Wednesday, February 11, 2009

The rest of the text.

After running the Billy the Kid piece through the ringer a few times, we extracted some promising patterns about simulacra, biblical imagery, lost pilots and the rugged individualism of the american psyche. Now let's use those patterns as the basis for a set of filters on the rest of the data set, i.e. the full text of Daumier, by Donald Barthelme.

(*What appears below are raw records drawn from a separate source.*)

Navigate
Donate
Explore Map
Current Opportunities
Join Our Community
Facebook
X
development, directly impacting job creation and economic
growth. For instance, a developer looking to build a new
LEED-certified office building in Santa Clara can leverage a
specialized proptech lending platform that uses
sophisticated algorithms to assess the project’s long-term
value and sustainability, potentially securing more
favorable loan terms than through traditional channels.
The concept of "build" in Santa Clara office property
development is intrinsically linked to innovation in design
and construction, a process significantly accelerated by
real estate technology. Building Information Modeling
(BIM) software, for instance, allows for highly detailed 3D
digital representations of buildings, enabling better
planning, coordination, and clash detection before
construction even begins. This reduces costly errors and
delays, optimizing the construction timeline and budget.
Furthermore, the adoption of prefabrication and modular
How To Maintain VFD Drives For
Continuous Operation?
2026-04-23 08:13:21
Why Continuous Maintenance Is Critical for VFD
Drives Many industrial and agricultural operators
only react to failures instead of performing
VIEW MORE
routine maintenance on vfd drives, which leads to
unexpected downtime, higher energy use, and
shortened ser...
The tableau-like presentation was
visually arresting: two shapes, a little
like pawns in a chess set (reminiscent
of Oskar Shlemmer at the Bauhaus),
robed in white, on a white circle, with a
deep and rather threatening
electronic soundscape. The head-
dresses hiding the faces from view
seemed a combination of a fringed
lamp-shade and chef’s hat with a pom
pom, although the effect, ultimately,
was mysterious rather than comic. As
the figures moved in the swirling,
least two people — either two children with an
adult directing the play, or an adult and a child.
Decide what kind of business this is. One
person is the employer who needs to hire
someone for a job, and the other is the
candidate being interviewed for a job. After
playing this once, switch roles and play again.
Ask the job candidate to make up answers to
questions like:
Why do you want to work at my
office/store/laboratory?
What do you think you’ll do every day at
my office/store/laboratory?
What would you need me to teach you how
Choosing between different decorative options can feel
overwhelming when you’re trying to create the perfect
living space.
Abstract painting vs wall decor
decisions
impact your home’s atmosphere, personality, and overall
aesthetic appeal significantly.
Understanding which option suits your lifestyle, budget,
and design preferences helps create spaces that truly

By treating the first excerpt as a representative element of the whole space (text) we can focus tightly on behaviors that we suspect might turn up throughout the data.

3 comments:

Matthew said...

As a side note, the extraction of these patterns automatically is part of the machine learning task known as generative clustering. We start out with a blank state - assuming nothing about the data set - and from there, using only the properties of the data (in this case text), we figure out what the patterns and reoccurring themes that bind the whole thing together are.

Josh said...

One of the filters I am working on now does the same thing-build an orthogonal basis with no assumption of behavior or shape (e.g. sines and cosines for fourier). Are you guys using singular spectral analysis or something similar?

Matthew said...

The method I'm using is known as the Chinese Restaurant Franchise formulation of the Hierarchical Dirichlet Process (long name, I know. I could probably think of something shorter, but I'm busy.) The primary reference can be found here It's all about doing unsupervised clustering of raw data and inferring the correct number of clusters, rather than assuming them a priori.